Threaded Mode | Linear Mode

Claudio L. · 10-23-2014, 10:11 PM

(10-22-2014 01:10 PM)Claudio L. Wrote: 30% seems a lot for anybody. When I watched your presentation, I understood that 30% was also including all your other optimizations. But each model will have a different impact. I'm with you, if the difference is 30%, it's not minor by any means. But on other models I don't think that it will be a big impact. If I remember correctly for the C/Regvars, the change in speed was less than 10%, and that included disabling all compiler optimizations, not just that indirection.
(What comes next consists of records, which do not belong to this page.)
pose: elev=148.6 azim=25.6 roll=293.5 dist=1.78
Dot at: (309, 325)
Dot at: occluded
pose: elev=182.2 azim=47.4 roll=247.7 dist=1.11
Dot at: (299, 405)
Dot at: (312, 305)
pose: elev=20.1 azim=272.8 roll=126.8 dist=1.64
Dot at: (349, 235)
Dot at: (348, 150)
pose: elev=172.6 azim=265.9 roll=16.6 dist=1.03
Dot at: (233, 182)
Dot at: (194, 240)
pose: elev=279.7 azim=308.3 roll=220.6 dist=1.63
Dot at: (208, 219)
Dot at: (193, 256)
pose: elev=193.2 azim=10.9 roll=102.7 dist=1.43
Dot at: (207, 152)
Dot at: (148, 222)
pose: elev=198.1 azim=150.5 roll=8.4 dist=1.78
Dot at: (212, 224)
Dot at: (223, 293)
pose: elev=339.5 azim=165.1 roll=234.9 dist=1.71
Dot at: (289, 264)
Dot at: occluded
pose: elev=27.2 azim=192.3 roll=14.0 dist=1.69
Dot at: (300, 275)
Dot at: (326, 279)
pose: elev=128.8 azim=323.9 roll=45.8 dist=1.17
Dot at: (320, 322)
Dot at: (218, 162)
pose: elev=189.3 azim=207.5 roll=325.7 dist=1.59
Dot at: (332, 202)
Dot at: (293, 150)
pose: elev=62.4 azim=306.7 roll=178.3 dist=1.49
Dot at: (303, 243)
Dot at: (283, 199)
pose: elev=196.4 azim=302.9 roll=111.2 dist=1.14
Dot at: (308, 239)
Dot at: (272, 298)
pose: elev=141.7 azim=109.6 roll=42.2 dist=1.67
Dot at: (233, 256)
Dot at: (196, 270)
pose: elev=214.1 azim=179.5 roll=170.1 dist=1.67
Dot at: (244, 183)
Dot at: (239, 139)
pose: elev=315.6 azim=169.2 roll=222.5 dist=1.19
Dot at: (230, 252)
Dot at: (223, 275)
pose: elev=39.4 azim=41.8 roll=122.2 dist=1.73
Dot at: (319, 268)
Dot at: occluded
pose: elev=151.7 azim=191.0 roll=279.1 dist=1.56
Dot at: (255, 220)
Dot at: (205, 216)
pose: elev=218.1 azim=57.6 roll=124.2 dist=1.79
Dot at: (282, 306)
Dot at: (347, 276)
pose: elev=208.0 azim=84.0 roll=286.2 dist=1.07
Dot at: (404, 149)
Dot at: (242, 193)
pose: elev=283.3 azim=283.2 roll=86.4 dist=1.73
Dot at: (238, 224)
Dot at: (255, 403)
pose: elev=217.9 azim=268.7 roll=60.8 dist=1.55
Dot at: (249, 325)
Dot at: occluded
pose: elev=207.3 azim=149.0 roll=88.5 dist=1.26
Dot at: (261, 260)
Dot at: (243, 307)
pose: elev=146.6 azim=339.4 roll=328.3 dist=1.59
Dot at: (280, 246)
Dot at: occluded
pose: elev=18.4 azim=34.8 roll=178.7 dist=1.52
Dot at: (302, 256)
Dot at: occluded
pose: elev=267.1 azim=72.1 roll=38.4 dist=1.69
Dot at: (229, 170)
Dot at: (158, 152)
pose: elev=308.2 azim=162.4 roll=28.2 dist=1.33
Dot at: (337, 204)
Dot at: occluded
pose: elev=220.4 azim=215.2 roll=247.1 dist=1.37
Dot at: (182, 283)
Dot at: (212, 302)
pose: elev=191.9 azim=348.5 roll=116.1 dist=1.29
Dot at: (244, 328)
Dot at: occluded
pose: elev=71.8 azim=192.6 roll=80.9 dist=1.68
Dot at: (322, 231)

Quoting myself for reference here.
I did a few tweaks and created 50g RPL versions of the problem with the following conditions:

1) Original code
2) Stack code, using the values in the stack rather than a list
3) Original code with double indirection removed
4) Stack code, with double indirection removed
5) Bitmap code

I'll download and post the code for all cases over the weekend.
Right now let's go straight to the point. These results are on a 50g at normal speed:

1) Original code = 90 seconds
2) Stack code = 60.6 seconds
3) Original w/no indirection = 67.6 seconds
4) Stack code w/no indirection = 57.7 seconds
5) Bitmap code = 54.3 seconds

A few observations:
3 vs. 1: When using (slow) lists, removing that indirection has a big impact. The advantage comes not much from the read indirection, but mainly from not writing the value back to a list (which forces creation of an entire list every time) until the end of the inner loop.
2 vs 1: As I mentioned before: lists are slow. Using the stack provides a boost.
2 vs 3: When you remove the list creation from the inner loop, the effect of the lists is not as bad, so the difference is smaller.
4 vs 2: With lists out of the picture, the penalty for the indirection within the stack is minor (as it should be).
5 vs 2, or 5 vs 4: The Saturn CPU isn't particularly good at bit manipulations, so this technique is not such a massive improvement over the normal solution. Still edges faster.

Conclusions:
a) The effect of the indirection is large when using lists (PUT much more than GET).
b) The effect of the indirection removal is small when using the stack
c) The bitmap code is still faster than the normal approach, but not by much in this model.

Claudio